De todos los misioneros oblatos que han evangelizado a los Amerindios del Mackenzie, el padre Bruno Roure fue, sin duda, el que conoció la soledad más extenuante. Vivir completamente solo durante catorce años, en una tribu de Amerindios que no son de vuestra raza, no comparten vuestra fe y no tienen vuestras costumbres de vida, todo esto conlleva coraje y muchos renunciamientos. Primer misionero en residir en Fort Rae, en el norte del Gran Lago de los Esclavos, como compañeros oblatos tuvo a nadie más que al hermano Louis Boisramé y Mons. Isidore Clut. El primero pasó sólo unos meses con él: el tiempo de construir una casa rudimentaria. ¡El segundo le hizo breves visitas bienales!

¿Quién era el padre Roure?
Bruno Roure nace en La Charrière, en Francia, el 13 de octubre de 1843. Terminados los estudios en el gran seminario de Viviers, parte para Canadá, en abril de 1870. Mons. Clut le confiere la ordenación sacerdotal, en Montreal, el 1er de mayo del mismo año. Después de un año de noviciado en Fort Providence, hace profesión el 19 de marzo de 1872 y sigue su carrera misionera que va a durar cuarenta y ocho años. Se muere en Fort Providence, el 3 de octubre de 1920.

Los “Plats-Côtés-de-Chiens”
En Fort Rae, el padre Roure tuvo que ver con un ramo de los Dénés, sobrenombrados Plats-Côtés-de-Chiens (Costados Llanos de Perro). Aunque los Amerindios, en general, sienten sólo desprecio por los perros, sin embargo consideran las costillas de este animal una parte noble. Una leyenda pagana cuenta que esta tribu debe su origen a uno de estos perros extraordinarios que recorría su región. Recordemos por cierto la agradable reflexión de Louis Veuillot. Este gran periodista francés, como un día había oído a Mons. Grandin contarle esta leyenda, la resumió así en su periódico L’Univers: “Los Costados Llanos de Perro tienen la vanidad de descender de un gran perro, ¡como muchos de nuestros sabios tienen la humildad de remontarse a un gran mono!”.

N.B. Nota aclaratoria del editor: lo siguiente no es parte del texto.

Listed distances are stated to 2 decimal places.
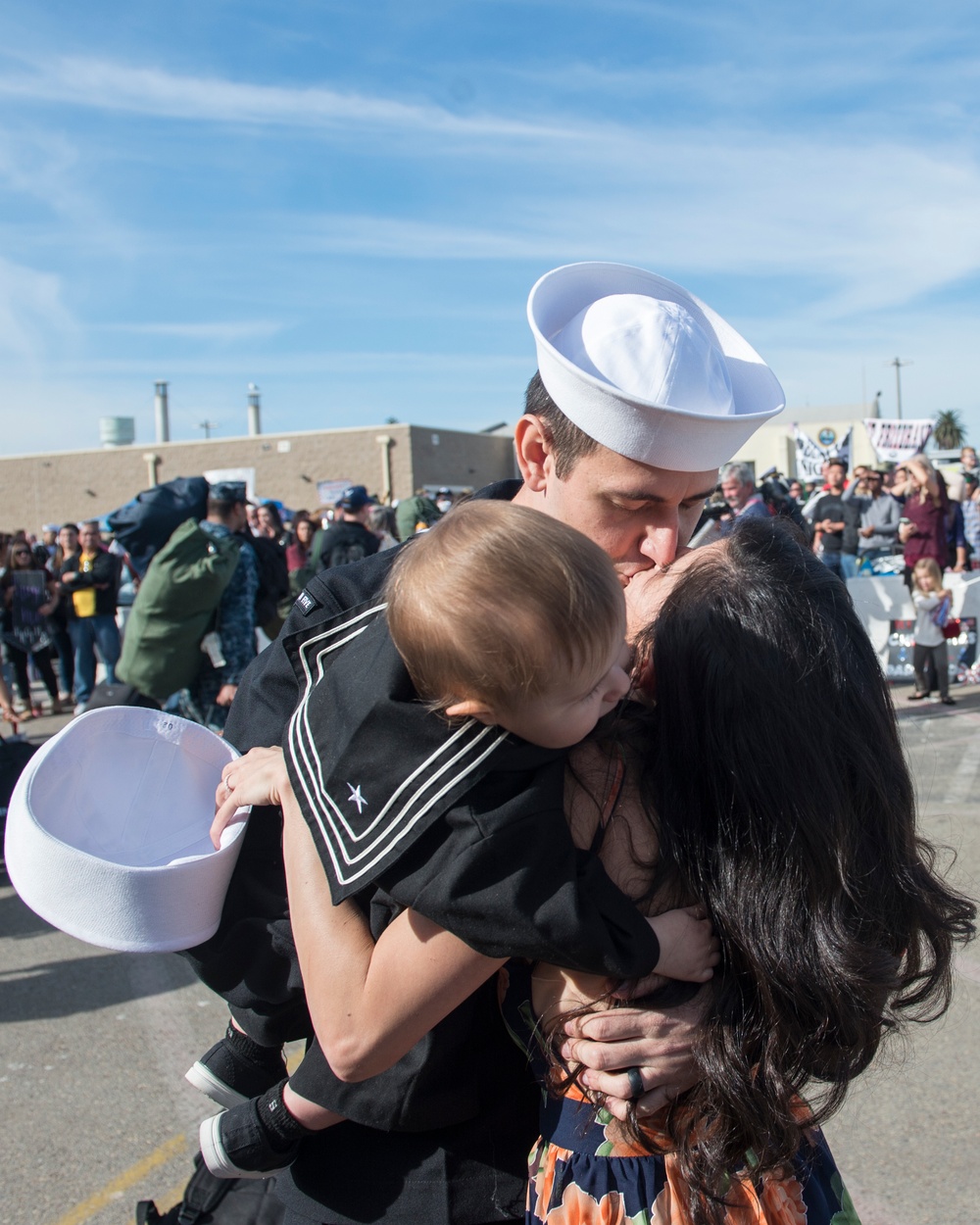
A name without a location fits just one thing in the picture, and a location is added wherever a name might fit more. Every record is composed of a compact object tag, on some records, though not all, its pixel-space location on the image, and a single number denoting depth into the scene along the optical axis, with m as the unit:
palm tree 70.81
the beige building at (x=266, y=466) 35.56
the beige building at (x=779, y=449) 47.50
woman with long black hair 1.22
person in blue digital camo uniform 6.05
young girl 8.84
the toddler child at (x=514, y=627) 1.09
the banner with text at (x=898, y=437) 15.78
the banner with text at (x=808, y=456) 18.61
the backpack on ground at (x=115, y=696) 5.29
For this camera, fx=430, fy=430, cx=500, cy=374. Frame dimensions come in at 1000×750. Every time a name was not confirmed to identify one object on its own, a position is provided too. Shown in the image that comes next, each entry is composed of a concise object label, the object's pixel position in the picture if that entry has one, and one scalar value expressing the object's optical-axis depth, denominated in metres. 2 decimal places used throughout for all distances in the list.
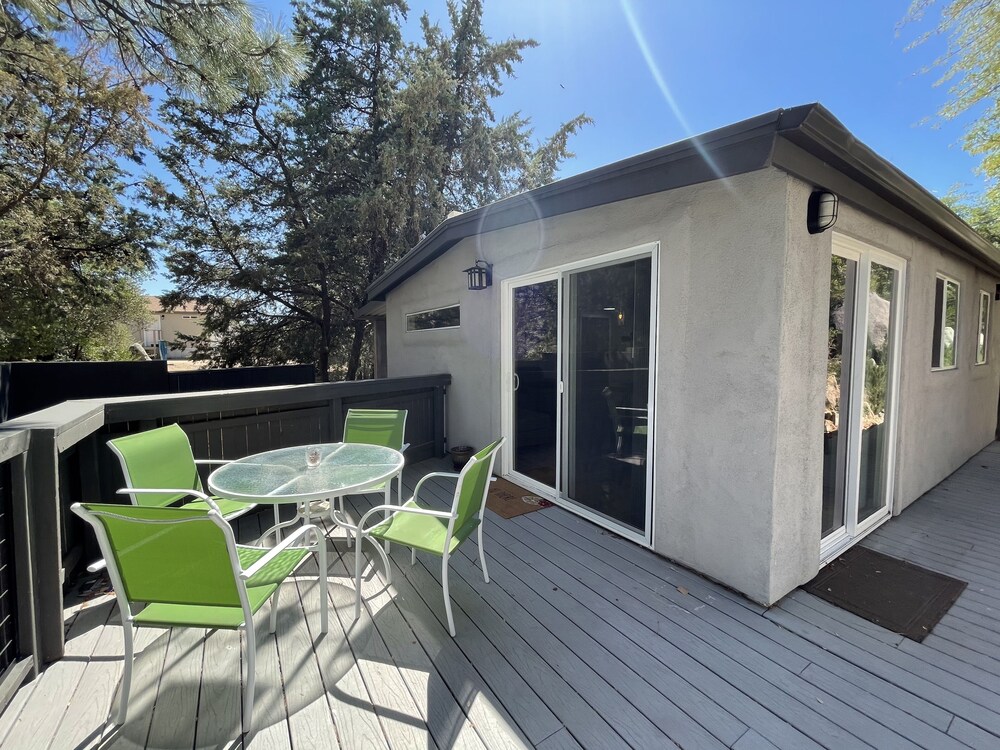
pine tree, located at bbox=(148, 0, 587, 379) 9.94
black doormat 2.28
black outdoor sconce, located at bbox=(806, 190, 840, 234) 2.26
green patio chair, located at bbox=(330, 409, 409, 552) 3.48
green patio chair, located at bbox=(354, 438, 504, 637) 2.08
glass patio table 2.06
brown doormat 3.72
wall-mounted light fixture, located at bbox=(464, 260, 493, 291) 4.50
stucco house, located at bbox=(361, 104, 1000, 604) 2.29
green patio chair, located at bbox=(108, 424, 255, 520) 2.29
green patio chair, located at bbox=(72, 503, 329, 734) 1.43
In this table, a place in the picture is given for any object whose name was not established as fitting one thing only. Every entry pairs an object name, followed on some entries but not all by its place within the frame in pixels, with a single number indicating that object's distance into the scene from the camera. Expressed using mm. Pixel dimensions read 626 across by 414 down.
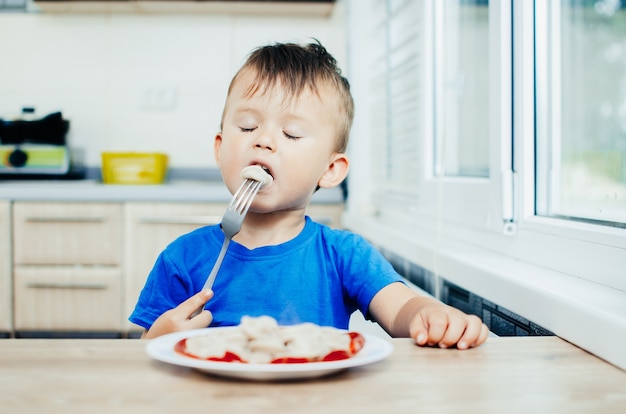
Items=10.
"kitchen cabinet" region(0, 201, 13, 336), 2715
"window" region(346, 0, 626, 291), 1257
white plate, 564
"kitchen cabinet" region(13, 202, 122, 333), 2721
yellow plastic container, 3010
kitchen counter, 2703
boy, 1043
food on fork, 973
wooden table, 525
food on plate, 597
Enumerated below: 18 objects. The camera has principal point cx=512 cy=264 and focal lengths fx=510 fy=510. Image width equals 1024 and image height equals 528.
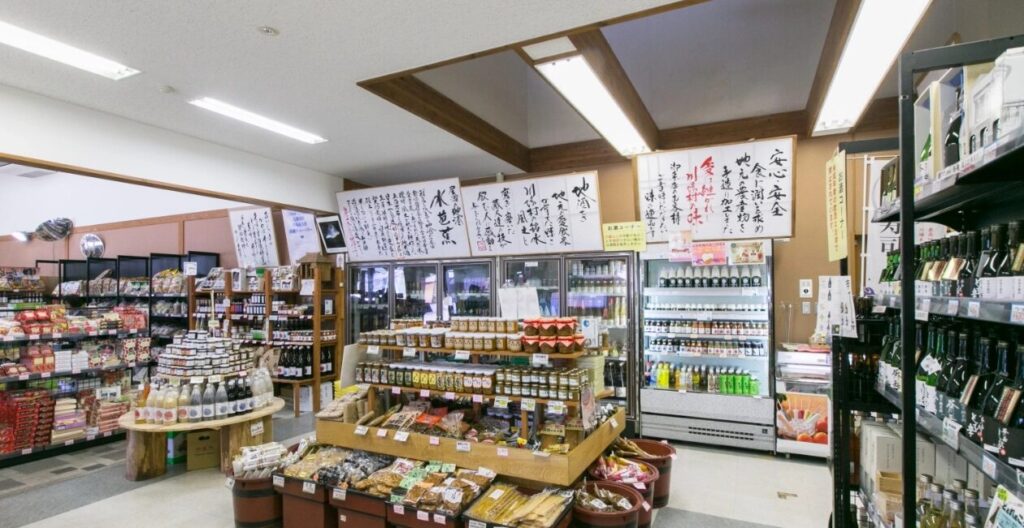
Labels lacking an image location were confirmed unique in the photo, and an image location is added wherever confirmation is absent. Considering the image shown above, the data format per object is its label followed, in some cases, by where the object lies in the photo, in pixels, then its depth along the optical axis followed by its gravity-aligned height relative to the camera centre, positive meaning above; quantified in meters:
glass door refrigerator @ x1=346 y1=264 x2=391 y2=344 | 7.26 -0.48
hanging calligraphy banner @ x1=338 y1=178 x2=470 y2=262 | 6.40 +0.58
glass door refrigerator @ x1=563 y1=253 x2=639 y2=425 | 5.53 -0.49
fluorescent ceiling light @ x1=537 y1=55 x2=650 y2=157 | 3.48 +1.30
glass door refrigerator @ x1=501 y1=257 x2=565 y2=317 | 6.19 -0.15
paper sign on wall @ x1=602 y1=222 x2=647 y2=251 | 5.38 +0.30
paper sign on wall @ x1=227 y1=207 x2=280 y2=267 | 7.82 +0.45
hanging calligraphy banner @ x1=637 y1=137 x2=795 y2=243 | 4.89 +0.74
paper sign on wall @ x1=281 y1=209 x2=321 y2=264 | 7.55 +0.48
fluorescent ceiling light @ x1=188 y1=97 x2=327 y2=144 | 4.21 +1.32
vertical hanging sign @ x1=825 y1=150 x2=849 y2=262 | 2.67 +0.31
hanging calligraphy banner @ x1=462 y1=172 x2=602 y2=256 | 5.67 +0.58
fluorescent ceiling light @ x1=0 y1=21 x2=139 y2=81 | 3.04 +1.38
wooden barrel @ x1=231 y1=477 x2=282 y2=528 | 3.56 -1.65
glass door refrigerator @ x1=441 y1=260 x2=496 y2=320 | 6.63 -0.31
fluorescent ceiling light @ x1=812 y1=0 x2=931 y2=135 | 2.63 +1.28
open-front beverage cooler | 5.09 -0.96
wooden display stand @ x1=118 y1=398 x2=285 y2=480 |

En la época del padre Roure, estos Amerindios vivían en una tremenda mendicidad. El oblato quiso vivir a su manera, aceptando su pobreza y su miseria. Un día le hicieron esta pregunta: “¿Pasó hambre?”. Contestó: “Sí, una noche, fui a acostarme sin comer, por falta de provisiones… Una vez más… ¡pero era por olvido!”.

Manifiesta en un modo llamativo su dolor
Al padre Roure no le faltaba el humor. Se divertía también en recordar la vez que corrió el peligro de hacerse arrancar el pelo que le quedaba en la cabeza. Fue apenas unos días después de la fiesta de Pascua. Los nuevos convertidos habían partido, con la conciencia en paz. Una mujer, sin embargo, volvió sola a la misión. Se lanzó a los pies del padre Roure y, toda en lágrimas, le confesó su culpa: había cogido por el moño a una mujer de su grupo a la que quería castigar. Como quería hacerse entender, añadió muchos detalles superfluos. Al límite de la paciencia, el padre paró de repente y la incitó a acabar: “Al fin, dime exactamente ¿qué has hecho a esta desgraciada?”. “Pues, contestó, ¡ahí lo tienes!”. A estas palabras, cogió con las dos manos todo lo que podía agarrar del pelo del padre y empezó a tirarlo hacia ella con todas sus fuerzas. “¡Para, para! ¡Déjame! Ya entiendo”. “No, no puedes entender todavía, porque la he tenido más tiempo que ahora y he tirado más fuerte. Quiero que lo sepas todo”.

 

El padre terminó sustrayéndose al martirio que la bruja le hacía padecer. “Bueno, dijo al fin, fijando el mechón de pelo que quedaba entre sus dedos, es más o menos así como ocurrió. Si hubieras tenido más pelo, habría podido hacerte entender mejor. Pero da igual. Puedes tener una idea de mi dolor cuando pienso en mi mala acción. Ahora bendíceme y pide al Buen Dios perdonarme”.